4. Realism in US policy. Realism was introduced to the United States as a framework for foreign policy by former Secretary of State Henry Kissinger, who used it as the guiding principle for former President Richard Nixon's opening to China, and his policy of detente towards the Soviet Union. Although Kissinger's departure from State in 1976 diminished realist influence at the highest levels, one of his former National Security Council deputies, Brent Scowcroft, went on to become national security advisor under the first President George Bush. Scowcroft helped convince the president to avoid moves that might be seen as aggressive in Moscow while the Soviet Union began to collapse, and to eschew sending US troops to Baghdad to 'liberate' Iraq during the first Gulf War. However, with Scowcroft's departure in 1991, realist thinking no longer shaped policy. While former Secretary of State Condoleezza Rice was regarded as a Scowcroft protegee, she largely embraced the younger Bush's approach and emphasis on democratisation. Wilsonianism versus realism. Contemporary Wilsonian thinking (as practiced by liberal internationalists or neo-cons) has several distinct political advantages, in a US context, over realism:
  • It embodies the notion that US political and economic principles have universal appeal and relevance, which helps secure public support for an active US role in global affairs.
  • It proved to be a much more adaptable framework than realism, in the face of changes wrought by globalisation.

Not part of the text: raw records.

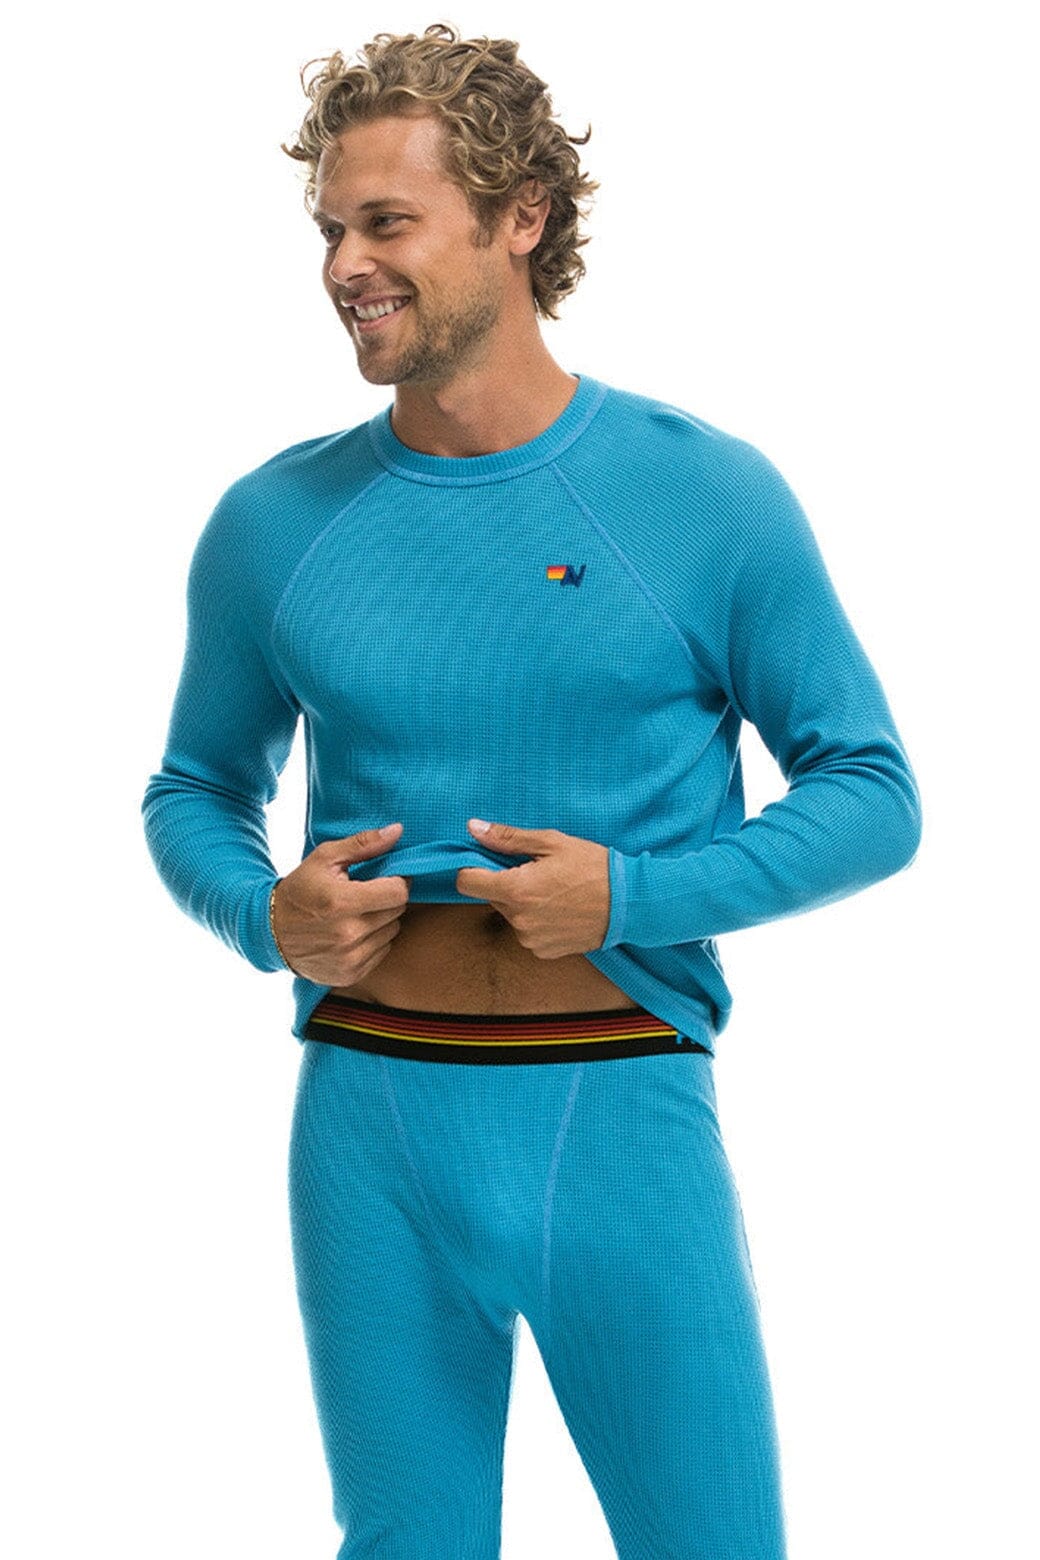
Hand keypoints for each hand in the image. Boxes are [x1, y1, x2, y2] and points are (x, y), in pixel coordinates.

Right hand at [272, 822, 409, 983]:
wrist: (271, 932)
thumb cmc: (300, 889)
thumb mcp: (325, 858)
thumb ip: (363, 844)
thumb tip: (398, 831)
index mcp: (342, 902)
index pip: (398, 893)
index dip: (398, 881)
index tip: (387, 877)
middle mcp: (347, 934)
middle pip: (397, 911)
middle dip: (387, 899)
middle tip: (367, 893)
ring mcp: (349, 958)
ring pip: (392, 932)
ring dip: (382, 920)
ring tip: (357, 913)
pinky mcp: (350, 974)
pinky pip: (383, 952)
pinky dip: (374, 940)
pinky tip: (353, 932)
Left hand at [455, 819, 610, 957]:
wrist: (629, 903)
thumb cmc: (594, 868)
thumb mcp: (552, 843)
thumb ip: (508, 838)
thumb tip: (473, 828)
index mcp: (516, 890)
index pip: (467, 883)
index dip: (472, 869)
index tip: (488, 862)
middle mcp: (518, 920)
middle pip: (492, 897)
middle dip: (506, 883)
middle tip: (537, 872)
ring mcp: (531, 939)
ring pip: (511, 915)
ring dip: (523, 903)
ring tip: (555, 891)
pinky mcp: (544, 951)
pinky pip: (527, 932)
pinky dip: (537, 921)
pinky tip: (561, 909)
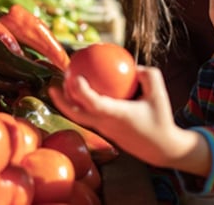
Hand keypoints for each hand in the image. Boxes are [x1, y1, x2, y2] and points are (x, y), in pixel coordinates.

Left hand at [49, 66, 188, 167]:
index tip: (75, 77)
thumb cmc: (160, 119)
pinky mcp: (106, 133)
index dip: (81, 91)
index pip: (93, 103)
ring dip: (68, 103)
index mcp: (116, 115)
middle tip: (51, 86)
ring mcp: (104, 130)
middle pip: (76, 115)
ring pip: (80, 117)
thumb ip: (148, 75)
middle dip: (60, 102)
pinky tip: (86, 93)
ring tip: (62, 87)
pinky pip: (90, 117)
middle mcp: (106, 124)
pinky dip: (83, 105)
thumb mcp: (159, 93)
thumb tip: (133, 65)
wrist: (161, 149)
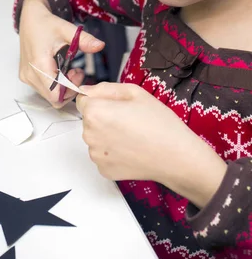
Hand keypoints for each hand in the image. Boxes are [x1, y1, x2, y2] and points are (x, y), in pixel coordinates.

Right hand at [18, 0, 104, 106]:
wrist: (30, 20)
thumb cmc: (45, 24)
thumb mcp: (67, 29)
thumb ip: (84, 40)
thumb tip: (99, 46)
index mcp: (38, 64)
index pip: (55, 95)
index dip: (71, 90)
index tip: (77, 73)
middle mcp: (29, 74)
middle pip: (53, 98)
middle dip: (69, 88)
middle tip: (76, 71)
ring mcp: (26, 77)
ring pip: (49, 96)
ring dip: (62, 87)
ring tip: (68, 69)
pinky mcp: (26, 77)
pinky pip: (43, 90)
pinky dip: (54, 85)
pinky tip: (60, 70)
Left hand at [76, 82, 226, 207]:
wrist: (176, 156)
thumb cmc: (158, 123)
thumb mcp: (134, 92)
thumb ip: (105, 88)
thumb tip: (86, 89)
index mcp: (95, 112)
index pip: (82, 100)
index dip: (99, 100)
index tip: (116, 105)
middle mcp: (89, 135)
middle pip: (89, 120)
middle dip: (103, 117)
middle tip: (128, 120)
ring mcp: (96, 155)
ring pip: (95, 137)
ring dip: (107, 135)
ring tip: (132, 135)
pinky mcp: (104, 170)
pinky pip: (102, 154)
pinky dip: (112, 152)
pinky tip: (131, 149)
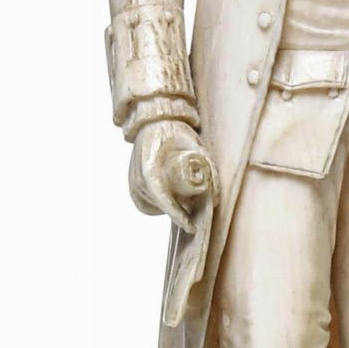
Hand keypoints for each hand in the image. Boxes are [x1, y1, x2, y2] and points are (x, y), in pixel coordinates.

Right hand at [130, 117, 213, 231]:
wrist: (156, 120)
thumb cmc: (176, 131)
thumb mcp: (197, 147)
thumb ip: (208, 169)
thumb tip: (216, 199)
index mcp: (149, 166)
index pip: (162, 197)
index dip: (176, 215)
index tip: (191, 227)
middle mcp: (137, 176)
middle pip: (158, 205)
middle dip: (177, 212)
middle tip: (194, 210)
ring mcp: (132, 180)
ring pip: (151, 207)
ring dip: (166, 209)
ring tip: (183, 200)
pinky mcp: (132, 183)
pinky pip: (143, 204)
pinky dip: (157, 206)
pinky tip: (169, 201)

However, it has problematic policy implications:
  • Wilsonianism is not easily exportable or explicable to other powers; it has often caused other states (including US allies) to assume that Washington's policies are either naive or duplicitous, when in fact Wilson's approach combines both altruism and self-interest.
  • Its moralist tone can inhibit constructive engagement with non-democratic states (eg China prior to Kissinger).
  • In the post-Cold War context, it may have contributed to an unhealthy degree of US triumphalism.
Dangers of Wilsonian consensus.
His appointments and rhetoric (eg frequent references to the 'arc of history') suggest that President Barack Obama is a liberal internationalist. This is not an inapposite approach, but it there are several potential policy pitfalls:
  • Unchallenged assumptions. Wilsonian dominance in Washington can lead to 'groupthink', where consensus allows weak analytical assumptions to go unchallenged. This risk might be reduced were the Obama administration deliberately to include people who favour different frameworks (such as realism) in policy discussions.
  • Unpleasant democratic 'surprises'. The assumption that democratisation will invariably produce outcomes congenial to the United States leaves policymakers unprepared when this is not the case. For example, the 2006 Palestinian Legislative Council elections resulted in a clear mandate for Hamas, which Washington regards as a terrorist organisation.
  • Susceptibility to manipulation. Foreign governments, political parties and exile movements are aware of the dominance of Wilsonian thinking in Washington, and policymakers' preference for historicist language. Therefore, they often couch their appeals to US policymakers in similar terms, even when their intentions, or the political or social systems in their countries, are far from conducive to the growth of liberal democracy. Policymakers tend to place too much store in such individuals' views, a tendency that was particularly egregious in 2002-03, prior to the Iraq War.
  • Knowledge shortfalls obscured. Wilsonianism is a general policy framework and worldview, not a specific guide to short-term political and economic developments in particular societies. It is striking that in both the Vietnam and Iraq Wars, policy decisions sometimes appeared to rely on Wilsonian assumptions, when empirical knowledge of the particular society, culture and political environment was lacking.